Der Wirtevernichter

Dem länger schon leerstehenden Gasthaus Köppl in Wankham galt Bernhasds Kritik wohl nicht
Das zweispältige Verhältnis von Thomas Bernhard zu seinen Zufluchtsorten. Von Gerhard Marschall.

„Wenn man hier von Ort zu Ort reist/erlebt man seine Wunder mein Herr/und im Grunde dabei alle Scheußlichkeiten der österreichischen Gastronomie.“ So lässt Thomas Bernhard im Stück Der Theatermacher den Staatsschauspieler Bruscon klagen. „Eine Reise durch diese Gegend ist alles andere als appetitanregend.“

Thomas Bernhard (1931-1989) hatte Wohnsitze in Ohlsdorf, Ottnang und auf dem Grasberg nahe Altmünster. Er war ein notorischer Auswärtsesser, schätzte gute Kost, war andererseits jedoch recht genügsam. „Ein Genussmensch war er nicht“, erinnert sich der ihm zeitlebens zugetane Regisseur Claus Peymann.

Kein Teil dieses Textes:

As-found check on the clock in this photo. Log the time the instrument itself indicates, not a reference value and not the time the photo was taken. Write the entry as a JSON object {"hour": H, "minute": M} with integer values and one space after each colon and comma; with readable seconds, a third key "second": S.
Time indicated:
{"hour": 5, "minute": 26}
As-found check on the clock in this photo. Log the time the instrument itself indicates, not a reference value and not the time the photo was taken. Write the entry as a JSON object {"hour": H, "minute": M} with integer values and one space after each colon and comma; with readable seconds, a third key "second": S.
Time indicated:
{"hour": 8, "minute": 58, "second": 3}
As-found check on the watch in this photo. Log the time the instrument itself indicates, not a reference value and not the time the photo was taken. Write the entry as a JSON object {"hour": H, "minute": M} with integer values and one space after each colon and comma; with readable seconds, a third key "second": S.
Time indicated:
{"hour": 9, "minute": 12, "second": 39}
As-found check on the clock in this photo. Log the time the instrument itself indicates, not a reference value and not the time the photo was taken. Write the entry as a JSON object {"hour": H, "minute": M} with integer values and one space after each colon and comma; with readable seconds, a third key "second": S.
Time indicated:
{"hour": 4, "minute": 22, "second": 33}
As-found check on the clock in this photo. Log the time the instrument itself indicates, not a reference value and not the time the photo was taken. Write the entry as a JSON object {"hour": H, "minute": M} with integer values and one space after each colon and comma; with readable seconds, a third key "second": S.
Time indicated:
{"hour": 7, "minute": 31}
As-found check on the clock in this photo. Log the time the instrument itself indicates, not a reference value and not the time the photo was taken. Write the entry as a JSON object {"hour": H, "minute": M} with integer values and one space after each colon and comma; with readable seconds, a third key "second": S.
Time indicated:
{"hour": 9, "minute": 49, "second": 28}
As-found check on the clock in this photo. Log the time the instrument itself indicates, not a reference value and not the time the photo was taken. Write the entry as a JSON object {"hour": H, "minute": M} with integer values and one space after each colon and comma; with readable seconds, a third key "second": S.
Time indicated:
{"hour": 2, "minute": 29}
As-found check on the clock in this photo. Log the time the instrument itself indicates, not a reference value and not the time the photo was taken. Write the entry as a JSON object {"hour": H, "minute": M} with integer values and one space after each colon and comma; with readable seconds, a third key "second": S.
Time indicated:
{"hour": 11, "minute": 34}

Mit einer Knacker zufrieden

„Man brachte ihm eine Knackwurst, und er war glücklich“, wusste sein zeitweiser Wegbegleiter Karl Ignaz Hennetmair zu erzählen. Vor allem ging es Bernhard auf seinen gastronomischen Touren durch die nähere und weitere Umgebung darum, der Einsamkeit zu entfliehen, unter Leuten zu sein, ohne sich deren Gesellschaft aussetzen zu müssen. Zumeist saß er allein an einem Tisch, beobachtete und lauschte. Somit ist es durchaus in eigener Sache zu verstehen, wenn im Roman Der Untergeher der Ich-Erzähler den verstorbenen Freund zitiert: „Aber Wertheimer ging sehr oft in dieses Gasthaus essen, wenigstens einmal am Tag will ich Menschen sehen, sagte er, und ist es auch nur diese verwahrloste, dreckige Wirtin. So gehe ich von einem Käfig in den anderen.“

Wirtshäuser als Existenzorte

Bernhard brauchte die Wirtshäuser als Existenzorte, ohne ihnen freilich Dankbarkeit zu erweisen. Das gehörte nicht zu seinen herausragenden Eigenschaften. In Der Untergeher holt er zur rigorosen Vernichtung aus. „Vor den österreichischen Gasthäusern hat es mich immer geekelt, dachte ich“, sagt der Ich-Erzähler. Die Rede ist von „Wankham, dem scheußlichsten aller mir bekannten Wirtshäuser“. Und generell: „Die österreichischen Gasthäuser sind alle verschmutzt und sind unappetitlich, dachte ich, kaum dass man in einem dieser Gasthäuser ein sauberes Tuch auf den Tisch bekommt, ganz zu schweigen von einer Stoffserviette.“

Die Dichtlmühle

In Wankham in der Gemeinde Regau, an der Bahnlinie Attnang-Gmunden, gab es das Gasthaus Köppl. Es wurde vor rund 15 Jahren geschlossen. Vermutlich war Bernhard auch hier eingekehrt. Wo nicht? Dem Landwirtshaus mit Metzgerei und schönem Garten wird die böse Beschreibung nicht gerecht. Es hieß auch nicht wie im Roman „Dichtelmühle“. Eine Gaststätte namens „Dichtlmühle“ gab es gut zehn Kilometer entfernt in der Ortschaft Kufhaus, Gemeinde Pinsdorf. Auf dieses passt die Beschreibung eher, erinnern sich Zeitzeugen. Auch hat sich hier, wie im Roman, ein Mord zugetragen. Das Gasthaus existiert ebenfalls seit Langem nicht mehr. Bernhards Pauschalkritik an der Gastronomie lässt sich somit nicht festmachen. Aber es ging ihm bei den Ortsnamen ohnehin oft nur um den Wortklang, und gern vermischte er Realität und Fiktion. In Gaspoltshofen habe er nach dem Tod des Vaters keine Existenzmöglichkeit gehabt, erzählt der Wirt von Utzbach im Theatermacher. Und die Mutter, fragt Bruscon? Auch verstorben. Woran? „An der Gastronomie“, sagt der Wirt. „Es gibt nichts Tragischeres als das Pächterschicksal, und erst das gastronomische“, weiß Bruscon. In gewisser Weise greift Bernhard hier dem grassierenden Wirtshaussterben vor. Wie alles ist auch die Gastronomie vergänglich.